Buster Keatonの初主演作品『The Three Ages』(邦題:キートンの恋愛三代記)は興行後すぐに成功を収め、Keatonの作品の基礎となり、サイレント映画の傑作のひとつとなった。この作品は石器時代、ローマ時代、近代の男女の愛と魅惑について描かれている。その傑作にJeff Millsがオリジナルのサウンドトラックを書き下ろし、時代を超越した新たな作品として甦らせている。
エレクトロニック・ミュージックの立役者のひとりであり、DJとしても作曲家としても広く影響を与えるJeff Mills、世界中を飛び回りデトロイト・テクノのサウンドを各地に広げ、現在はシカゴとベルリンを拠点にしている。エレクトロニック・ミュージック界において重要な立場にあり、彼の作品は世界中でも多くの評価を得ている。Jeff Millsは映画にも深い興味を持ち、すでにFritz Langの“Metropolis”、ClaireDenisの作品のサウンドトラックを制作。そして今、Keatonのクラシック映画にジャズの要素を取り入れたすばらしいエレクトロニック・ミュージックを作曲し、新たなラインアップに加える。

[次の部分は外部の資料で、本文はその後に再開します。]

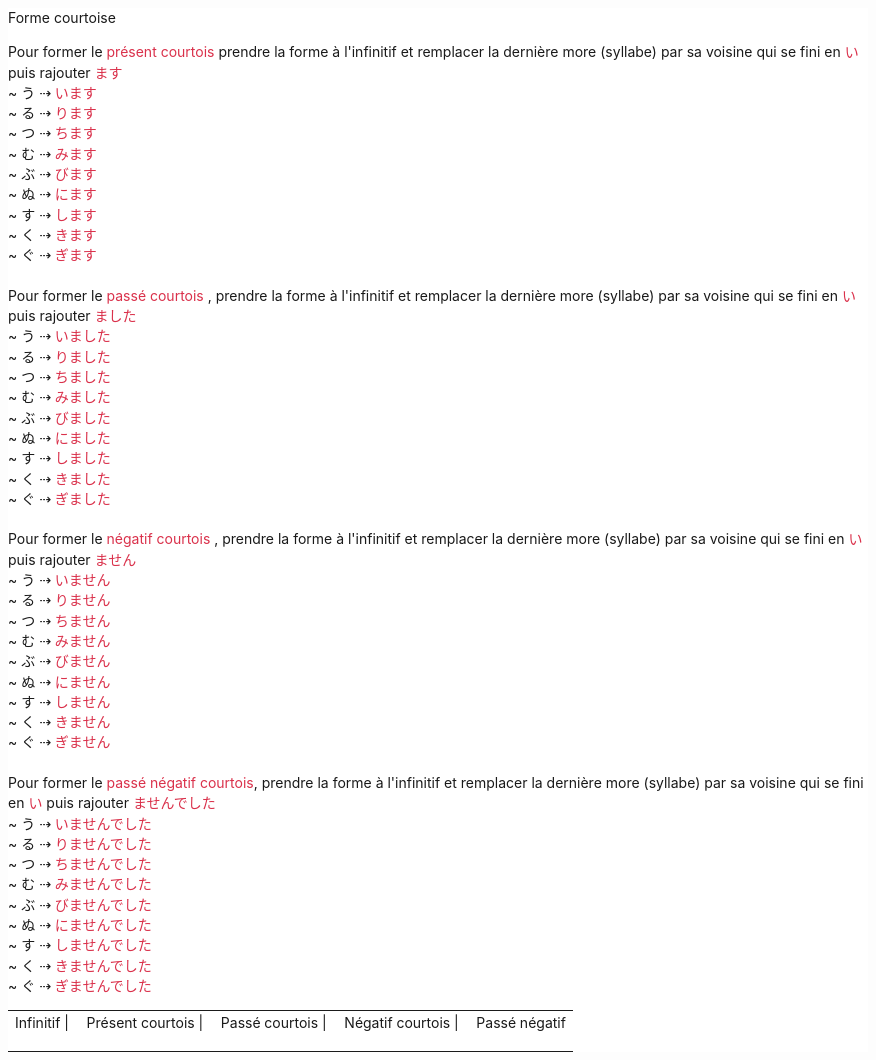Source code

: Forme courtoise </span></h4><p>Pour former le <span style="color: #da314b;">présent courtois</span> prendre la forme à l'infinitif et remplacer la dernière more (syllabe) par sa voisine qui se fini en <span style="color: #da314b;">い</span> puis rajouter <span color="#da314b" style="color: #da314b;">ます</span><br /><span>~ </span>う ⇢ <span style="color: #da314b;">います</span><br /><span>~ </span>る ⇢ <span style="color: #da314b;">ります</span><br /><span>~ </span>つ ⇢ <span style="color: #da314b;">ちます</span><br /><span>~ </span>む ⇢ <span style="color: #da314b;">みます</span><br /><span>~ </span>ぶ ⇢ <span style="color: #da314b;">びます</span><br /><span>~ </span>ぬ ⇢ <span style="color: #da314b;">にます</span><br /><span>~ </span>す ⇢ <span style="color: #da314b;">します</span><br /><span>~ </span>く ⇢ <span style="color: #da314b;">きます</span><br /><span>~ </span>ぐ ⇢ <span style="color: #da314b;">ぎます</span><br /><br />Pour former le <span style="color: #da314b;">passé courtois<span> </span></span>, prendre la forme <span>à l'infinitif et remplacer la dernière more (syllabe) par sa voisine qui se fini en </span><span style="color: #da314b;">い</span><span> puis rajouter </span><span color="#da314b" style="color: #da314b;">ました</span><br /><span>~ う ⇢ </span><span style="color: #da314b;">い<span>ました</span></span><br /><span>~ る ⇢ </span><span style="color: #da314b;">り<span>ました</span></span><br /><span>~ つ ⇢ </span><span style="color: #da314b;">ち<span>ました</span></span><br /><span>~ む ⇢ </span><span style="color: #da314b;">み<span>ました</span></span><br /><span>~ ぶ ⇢ </span><span style="color: #da314b;">び<span>ました</span></span><br /><span>~ ぬ ⇢ </span><span style="color: #da314b;">に<span>ました</span></span><br /><span>~ す ⇢ </span><span style="color: #da314b;">し<span>ました</span></span><br /><span>~ く ⇢ </span><span style="color: #da314b;">き<span>ました</span></span><br /><span>~ ぐ ⇢ </span><span style="color: #da314b;">ぎ<span>ました</span></span><br /><span style="color: #da314b;"><br /></span><span>Pour former le </span><span style="color: #da314b;">négatif courtois<span> </span></span><span>, prendre la forme </span><span>à l'infinitif et remplacer la dernière more (syllabe) par sa voisine qui se fini en </span><span style="color: #da314b;">い</span><span> puis rajouter </span><span color="#da314b" style="color: #da314b;">ません</span><br /><span>~ う ⇢ </span><span style="color: #da314b;">い<span>ません</span></span><br /><span>~ る ⇢ </span><span style="color: #da314b;">り<span>ません</span></span><br /><span>~ つ ⇢ </span><span style="color: #da314b;">ち<span>ません</span></span><br /><span>~ む ⇢ </span><span style="color: #da314b;">み<span>ません</span></span><br /><span>~ ぶ ⇢ </span><span style="color: #da314b;">び<span>ません</span></span><br /><span>~ ぬ ⇢ </span><span style="color: #da314b;">に<span>ません</span></span><br /><span>~ す ⇢ </span><span style="color: #da314b;">し<span>ません</span></span><br /><span>~ く ⇢ </span><span style="color: #da314b;">き<span>ません</span></span><br /><span>~ ぐ ⇢ </span><span style="color: #da314b;">ぎ<span>ません</span></span><span style="color: #da314b;"><br /></span><span style="color: #da314b;"><br /></span>Pour former le <span style="color: #da314b;">passé négatif courtois</span>, prendre la forme à l'infinitif et remplacer la dernière more (syllabe) par sa voisine qui se fini en <span style="color: #da314b;"><span style="color: #da314b;">い</span></span> puis rajouter <span style="color: #da314b;"><span>ませんでし</span>た</span><br /><span>~ う ⇢ </span><span style="color: #da314b;">い<span>ませんでし<span>た</span></span></span><br /><span>~ る ⇢ </span><span style="color: #da314b;">り<span>ませんでし<span>た</span></span></span><br /><span>~ つ ⇢ </span><span style="color: #da314b;">ち<span>ませんでし<span>た</span></span></span><br /><span>~ む ⇢ </span><span style="color: #da314b;">み<span>ませんでし<span>た</span></span></span><br /><span>~ ぶ ⇢ </span><span style="color: #da314b;">び<span>ませんでし<span>た</span></span></span><br /><span>~ ぬ ⇢ </span><span style="color: #da314b;">に<span>ませんでし<span>た</span></span></span><br /><span>~ す ⇢ </span><span style="color: #da314b;">し<span>ませんでし<span>た</span></span></span><br /><span>~ く ⇢ </span><span style="color: #da314b;">き<span>ませんでし<span>た</span></span></span><br /><span>~ ぐ ⇢ </span><span style="color: #da314b;">ぎ<span>ませんでし<span>た</span></span></span></p><table><tbody><tr><td style="text-align: center;"> Infinitif&nbsp;|&nbsp;</td><td style="text-align: center;"> Présent courtois&nbsp;|&nbsp;</td><td style="text-align: center;"> Passé courtois&nbsp;|&nbsp;</td><td style="text-align: center;">Négatif <span>courtois&nbsp;|&nbsp;</span></td><td style="text-align: center;"><span>Passé négatif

サイレント映画(チャップリン作品など)の音楽と映像を修復して、新たに世に送り出すMK2、その音楽部門であるMK2 Musicは今の音楽や文化をリードしている作曲家に音楽のジャンルを問わず、新しいスコアをKeatonの傑作にサウンドトラックを作曲してもらっている。前回のカンヌ映画祭で公開されたKeatonの映画“The General”(邦題:キートンの大列車強盗)は新たに久石譲氏による新しいサウンドトラックが加えられた。それをきっかけにサイレント映画という遺産にシーンを導く音楽を加え、新たなるスタンダードな作品を世に送り出す。
タワーレコード(2009/04/08)
ここ最近は地であろう学究肌のアート指向を全開させているジェフ教授の新たな挑戦はかつてフリッツ・ラング「メトロポリス」でも試みた無声映画のサントラ! そして今回の相手はかのバスター・キートンの初主演映画「キートンの恋愛三代期」! 内容のほうは最近の教授らしくデトロイト色が濃厚で、あのシンセが飛び交う安心の出来! CDオンリーのものと、このサントラを乗せた映画本編が観られるDVDとのセットがあります。